TRECHO DO DOCUMENTO.
• • • •
Geografia
Agronegócio e Shopping Centers na visão anacrônica da esquerda
Dois momentos interligados dentro dos processos de hegemonização das visões da esquerda intelectual e política no Brasil são: a) a construção de teorias que qualificam uma mudança conjuntural ou uma fase dentro de um processo mais longo como se fosse um elemento permanente dentro da "lógica do capitalismo", especialmente em sua forma "periférica"; b) a repetição dessas explicações apressadas década após década, sedimentando-as no senso comum mesmo quando as transformações da economia e da sociedade já provaram seu completo desacerto. Dois segmentos de atividade particularmente vitimados por esse congelamento de visões anacrônicas são o agronegócio e os shopping centers.
Agronegócio, a vítima de sempre
Desde os anos 1980, acadêmicos e professores repetem que a maior parte das terras agricultáveis brasileiras são improdutivas, que o agronegócio só se interessa em produzir commodities para exportação e matérias-primas industriais e que a produção de "alimento para o povo" fica abaixo do necessário porque não há modernização e aumento da produtividade nas culturas de mercado interno.
Todavia, já na segunda metade dos anos 1980, quando houve a atualização dos cadastros de propriedades rurais a serem utilizados pela Política Nacional de Reforma Agrária (os quais estavam até então defasados em cerca de trinta anos), é sabido ser completamente falsa a visão de que o Brasil possui imensos latifúndios improdutivos (Graziano, 2004).
• • • •
MATERIAL FORNECIDO.

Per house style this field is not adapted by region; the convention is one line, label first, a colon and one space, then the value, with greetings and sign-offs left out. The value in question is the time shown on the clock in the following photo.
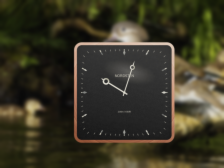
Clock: 10:03
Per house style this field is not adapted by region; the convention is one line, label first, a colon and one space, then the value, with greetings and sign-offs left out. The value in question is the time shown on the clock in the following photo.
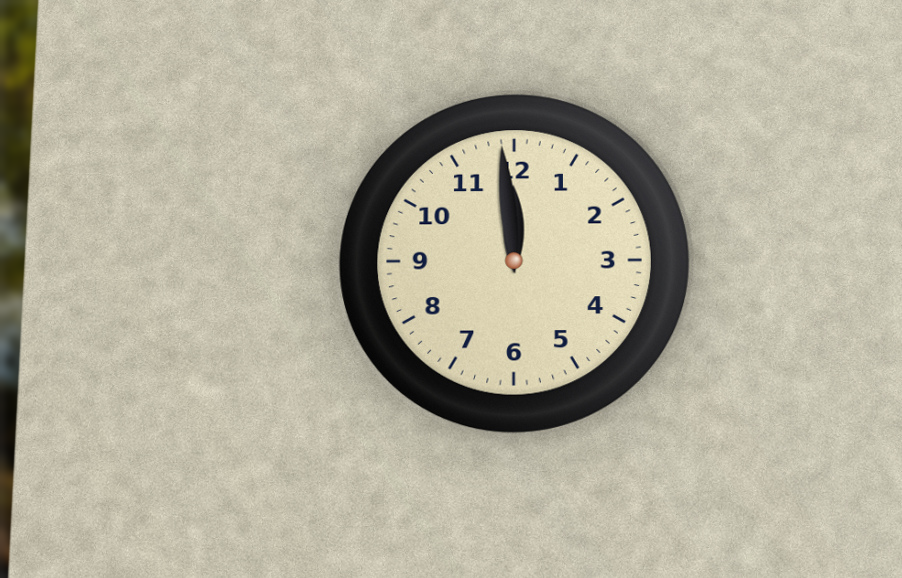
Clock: 11:59
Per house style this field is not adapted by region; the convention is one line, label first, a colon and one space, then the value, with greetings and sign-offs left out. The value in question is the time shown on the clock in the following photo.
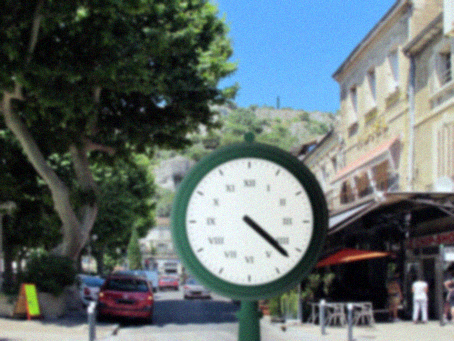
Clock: 4:22
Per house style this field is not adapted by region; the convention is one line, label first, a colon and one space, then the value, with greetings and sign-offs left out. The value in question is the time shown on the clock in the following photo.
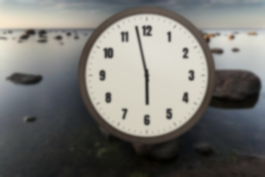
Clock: 5:58
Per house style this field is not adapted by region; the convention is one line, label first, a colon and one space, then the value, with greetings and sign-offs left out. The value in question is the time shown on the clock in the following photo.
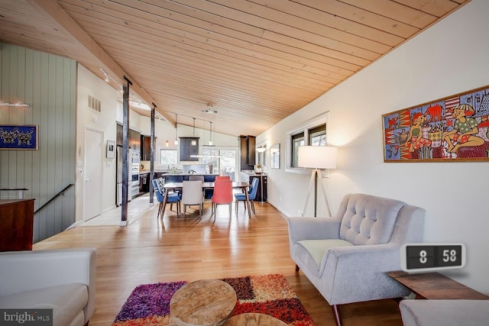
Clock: 8:58
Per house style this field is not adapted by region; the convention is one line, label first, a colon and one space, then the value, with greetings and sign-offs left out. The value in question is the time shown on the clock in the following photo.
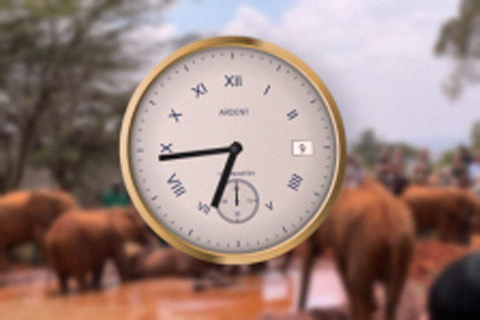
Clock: 6:44
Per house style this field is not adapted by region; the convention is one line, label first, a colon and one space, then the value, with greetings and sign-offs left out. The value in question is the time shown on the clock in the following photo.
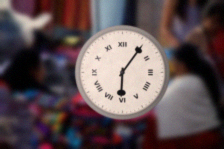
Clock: 6:06
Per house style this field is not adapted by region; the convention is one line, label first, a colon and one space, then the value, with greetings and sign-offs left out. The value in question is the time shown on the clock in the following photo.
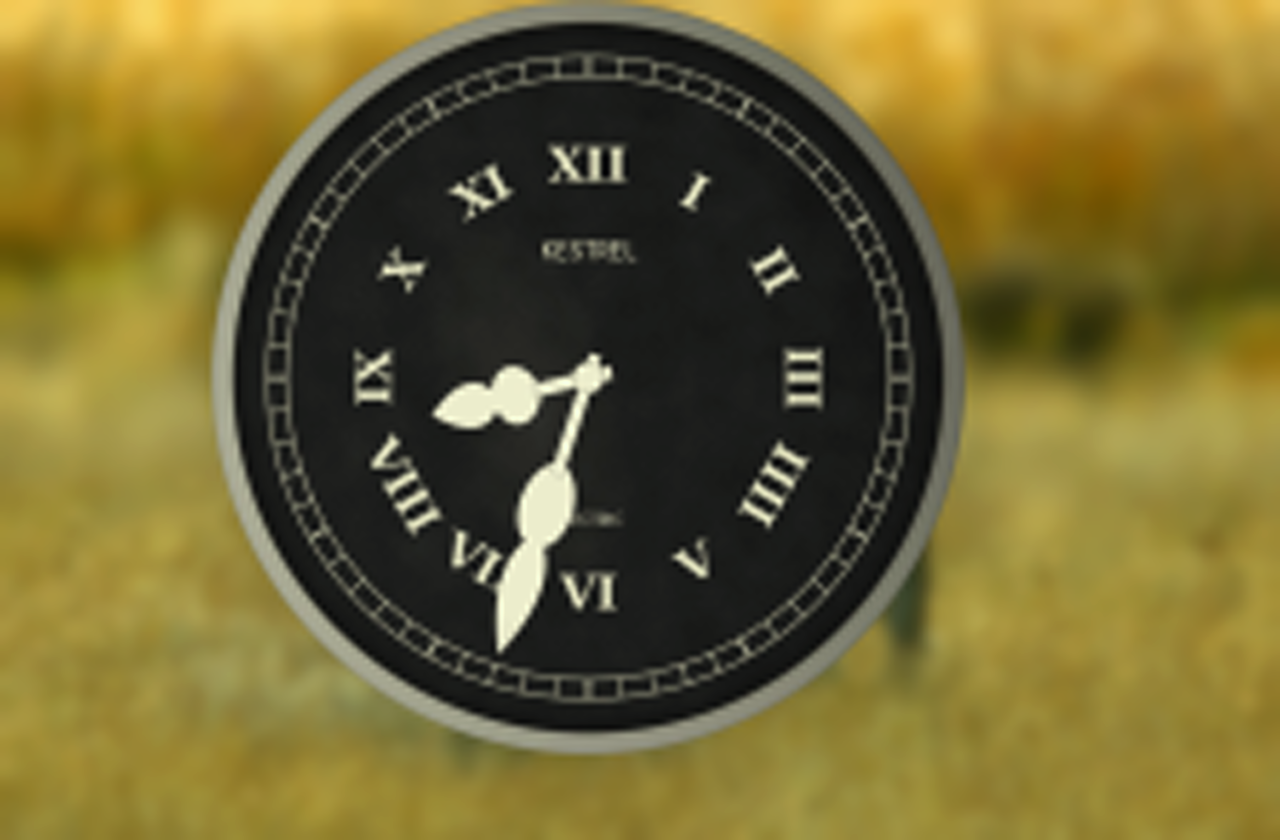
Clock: 8:33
• • • •
EXERCÍCIO. Reproduza fielmente a parte do texto sobre agronegócio e shopping centers que começa em "Agronegócio, a vítima" e segue até "improdutivos (Graziano, 2004).".

SOLUÇÃO DA TAREFA.
Agronegócio, a vítima de sempre
Desde os anos 1980, acadêmicos e professores repetem que a maior parte das terras agricultáveis brasileiras são improdutivas, que o agronegócio só se interessa em produzir commodities para exportação e matérias-primas industriais e que a produção de "alimento para o povo" fica abaixo do necessário porque não há modernização e aumento da produtividade nas culturas de mercado interno.
Todavia, já na segunda metade dos anos 1980, quando houve a atualização dos cadastros de propriedades rurais a serem utilizados pela Política Nacional de Reforma Agrária (os quais estavam até então defasados em cerca de trinta anos), é sabido ser completamente falsa a visão de que o Brasil possui imensos latifúndios improdutivos (Graziano, 2004).